== Stored data entries ==
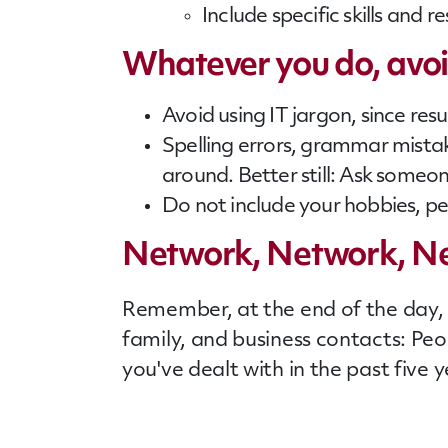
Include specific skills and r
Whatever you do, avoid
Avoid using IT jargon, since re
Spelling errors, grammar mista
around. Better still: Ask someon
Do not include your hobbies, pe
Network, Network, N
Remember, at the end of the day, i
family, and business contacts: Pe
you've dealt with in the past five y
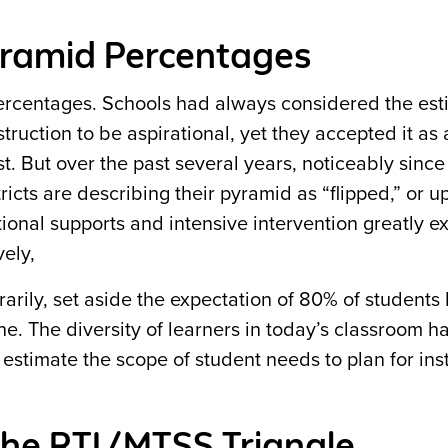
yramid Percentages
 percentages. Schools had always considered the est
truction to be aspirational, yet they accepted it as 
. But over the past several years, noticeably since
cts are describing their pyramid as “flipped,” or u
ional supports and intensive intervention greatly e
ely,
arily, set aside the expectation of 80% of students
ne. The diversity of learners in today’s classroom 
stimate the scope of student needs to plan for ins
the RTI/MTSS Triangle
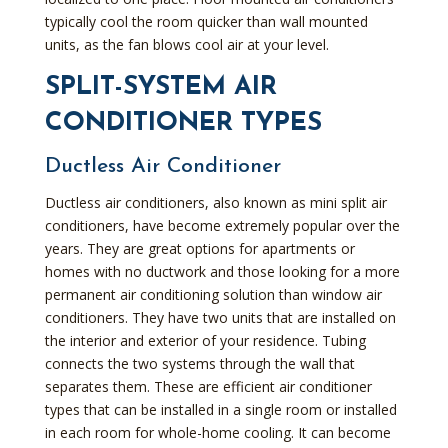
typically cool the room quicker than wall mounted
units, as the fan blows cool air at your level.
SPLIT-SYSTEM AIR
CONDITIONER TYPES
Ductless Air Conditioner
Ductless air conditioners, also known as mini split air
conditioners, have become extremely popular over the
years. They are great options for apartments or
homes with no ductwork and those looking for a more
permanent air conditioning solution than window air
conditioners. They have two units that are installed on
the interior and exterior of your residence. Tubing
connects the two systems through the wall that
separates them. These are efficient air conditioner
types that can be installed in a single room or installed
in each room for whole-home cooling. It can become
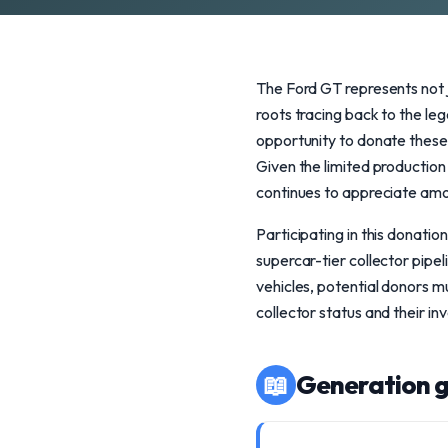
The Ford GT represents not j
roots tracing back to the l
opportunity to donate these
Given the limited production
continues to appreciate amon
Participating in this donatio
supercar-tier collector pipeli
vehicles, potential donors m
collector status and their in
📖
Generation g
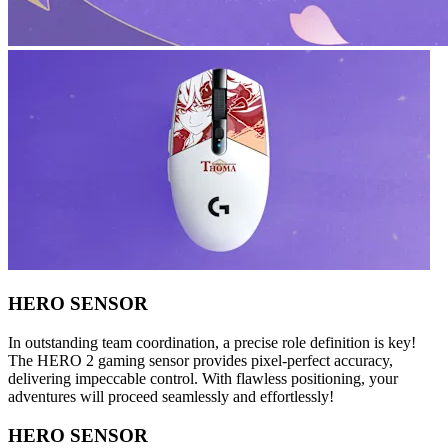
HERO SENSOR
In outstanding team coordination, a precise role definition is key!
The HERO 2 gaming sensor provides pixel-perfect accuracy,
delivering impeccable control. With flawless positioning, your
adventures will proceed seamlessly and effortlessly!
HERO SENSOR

== Your goal ==
Arrange every line of text from the records as a JSON list of strings, one string per line, leaving out blank lines. Leave the pictures out of your answer.

== Task answer ==
[
  "Include specific skills and r",
  "Whatever you do, avoid",
  "Avoid using IT jargon, since re",
  "Spelling errors, grammar mista",
  "around. Better still: Ask someon",
  "Do not include your hobbies, pe",
  "Network, Network, N",
  "Remember, at the end of the day, i",
  "family, and business contacts: Pe",
  "you've dealt with in the past five y",
  "yramid Percentages",
  " percentages. Schools had always considered the est",
  "truction to be aspirational, yet they accepted it as ",
  ". But over the past several years, noticeably since",
  "cts are describing their pyramid as “flipped,” or u",
  "ional supports and intensive intervention greatly e",
  "ely,",
  "arily, set aside the expectation of 80% of students",
  "ne. The diversity of learners in today’s classroom ",
  "stimate the scope of student needs to plan for ins",
  "the RTI/MTSS Triangle",
  "typically cool the room quicker than wall mounted",
  "units, as the fan blows cool air at your level.",
  "SPLIT-SYSTEM AIR",
  "CONDITIONER TYPES",
  "Ductless Air Conditioner",
  "Ductless air conditioners, also known as mini split air",
  "conditioners, have become extremely popular over the",
  "years. They are great options for apartments or",
  "homes with no ductwork and those looking for a more",
  "permanent air conditioning solution than window air",
  "conditioners. They have two units that are installed on",
  "the interior and exterior of your residence. Tubing",
  "connects the two systems through the wall that",
  "separates them. These are efficient air conditioner",
  "types that can be installed in a single room or installed",
  "in each room for whole-home cooling. It can become",
  "The Ford GT represents not j",
  "roots tracing back to the l",
  "opportunity to donate these",
  "Given the limited production",
  "continues to appreciate amon",
  "Participating in this donatio",
  "supercar-tier collector pipeli",
  "vehicles, potential donors m",
  "collector status and their in",
  "📖",
  "Generation g",
  "HERO SENSOR",
  "In outstanding team coordination, a precise role definition is key!",
  "The HERO 2 gaming sensor provides pixel-perfect accuracy,",
  "delivering impeccable control. With flawless positioning, your",
  "adventures will proceed seamlessly and effortlessly!",
  "HERO SENSOR"
]